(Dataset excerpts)
____

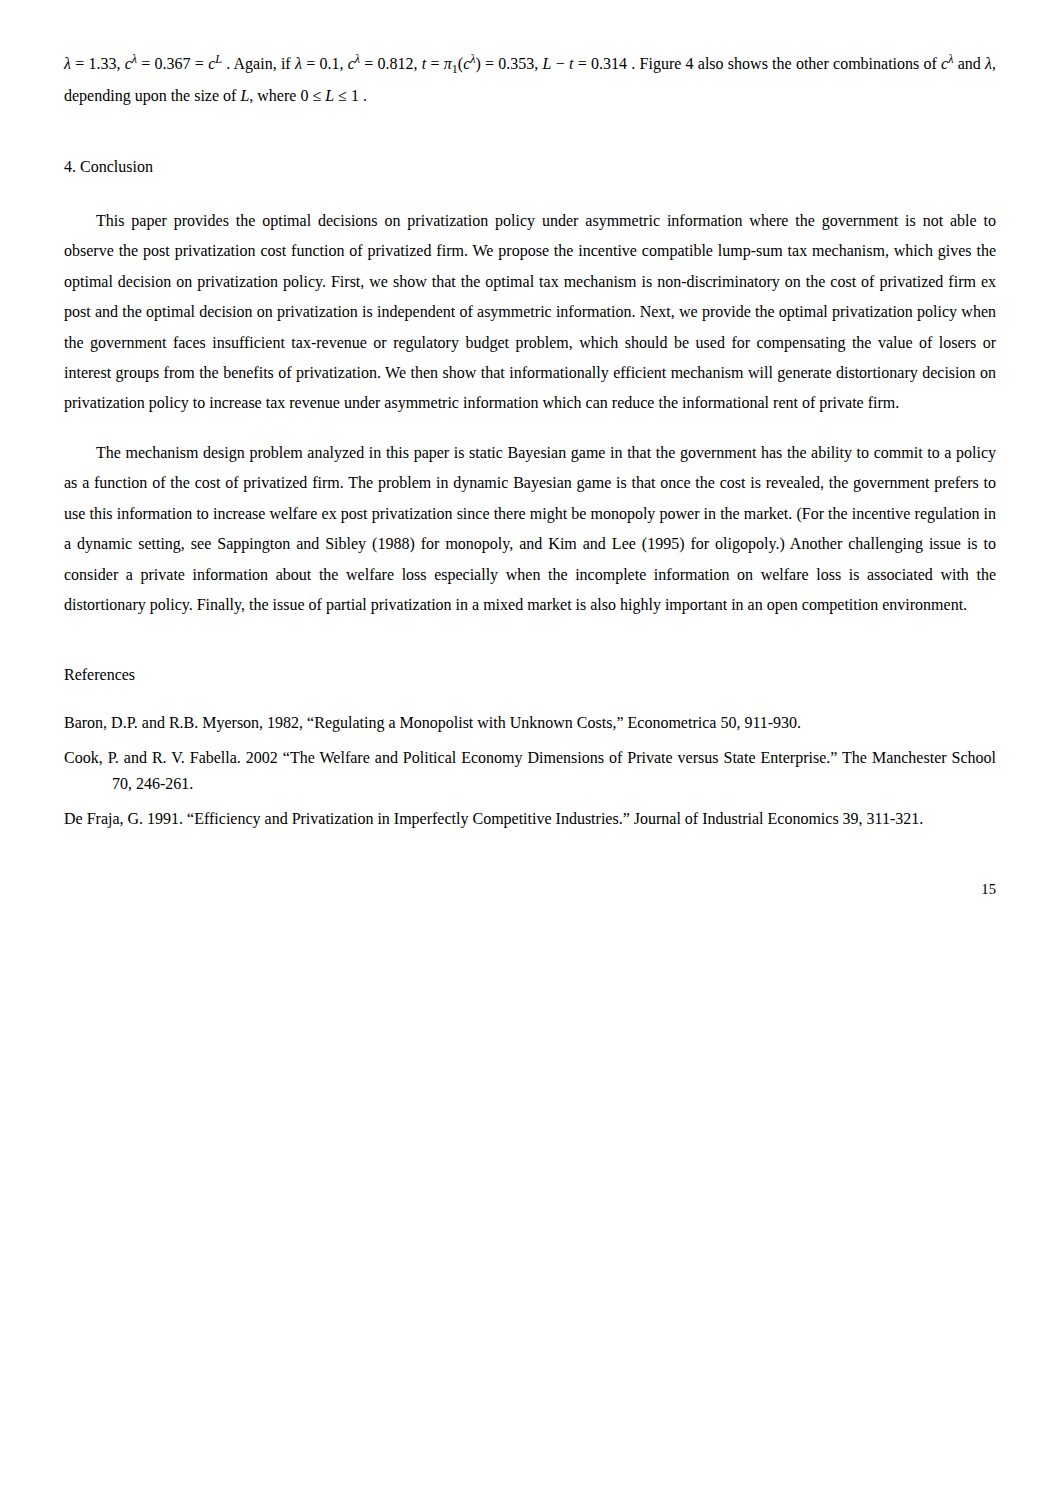λ = 1.33, cλ = 0.367 = cL . Again, if λ = 0.1, cλ = 0.812, t = π1(cλ) = 0.353, L − t = 0.314 . Figure 4 also shows the other combinations of cλ and λ, depending upon the size of L, where 0 ≤ L ≤ 1 .
4. Conclusion
This paper provides the optimal decisions on privatization policy under asymmetric information where the government is not able to observe the post privatization cost function of privatized firm. We propose the incentive compatible lump-sum tax mechanism, which gives the optimal decision on privatization policy. First, we show that the optimal tax mechanism is non-discriminatory on the cost of privatized firm ex post and the optimal decision on privatization is independent of asymmetric information. Next, we provide the optimal privatization policy when the government faces insufficient tax-revenue or regulatory budget problem, which should be used for compensating the value of losers or interest groups from the benefits of privatization. We then show that informationally efficient mechanism will generate distortionary decision on privatization policy to increase tax revenue under asymmetric information which can reduce the informational rent of private firm.
The mechanism design problem analyzed in this paper is static Bayesian game in that the government has the ability to commit to a policy as a function of the cost of privatized firm. The problem in dynamic Bayesian game is that once the cost is revealed, the government prefers to use this information to increase welfare ex post privatization since there might be monopoly power in the market. (For the incentive regulation in a dynamic setting, see Sappington and Sibley (1988) for monopoly, and Kim and Lee (1995) for oligopoly.) Another challenging issue is to consider a private information about the welfare loss especially when the incomplete information on welfare loss is associated with the distortionary policy. Finally, the issue of partial privatization in a mixed market is also highly important in an open competition environment.
References
Baron, D.P. and R.B. Myerson, 1982, “Regulating a Monopolist with Unknown Costs,” Econometrica 50, 911-930.
Cook, P. and R. V. Fabella. 2002 “The Welfare and Political Economy Dimensions of Private versus State Enterprise.” The Manchester School 70, 246-261.
De Fraja, G. 1991. “Efficiency and Privatization in Imperfectly Competitive Industries.” Journal of Industrial Economics 39, 311-321.
15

____

● **Brief**
Among the entries above, the lines between the ones containing "4. Conclusion" and "This paper provides", inclusive, are to be transcribed exactly. No other line is to be given.

● **Exercise solution**
4. Conclusion
This paper provides the optimal decisions on privatization policy under asymmetric information where the government is not able to observe the post privatization cost function of privatized firm. We propose the incentive compatible lump-sum tax mechanism, which gives the optimal decision on privatization policy. First, we show that the optimal tax mechanism is non-discriminatory on the cost of privatized firm ex post and the optimal decision on privatization is independent of asymmetric information. Next, we provide the optimal privatization policy when the government faces insufficient tax-revenue or regulatory budget problem, which should be used for compensating the value of losers or interest groups from the benefits of privatization. We then show that informationally efficient mechanism will generate distortionary decision on privatization policy to increase tax revenue under asymmetric information which can reduce the informational rent of private firm.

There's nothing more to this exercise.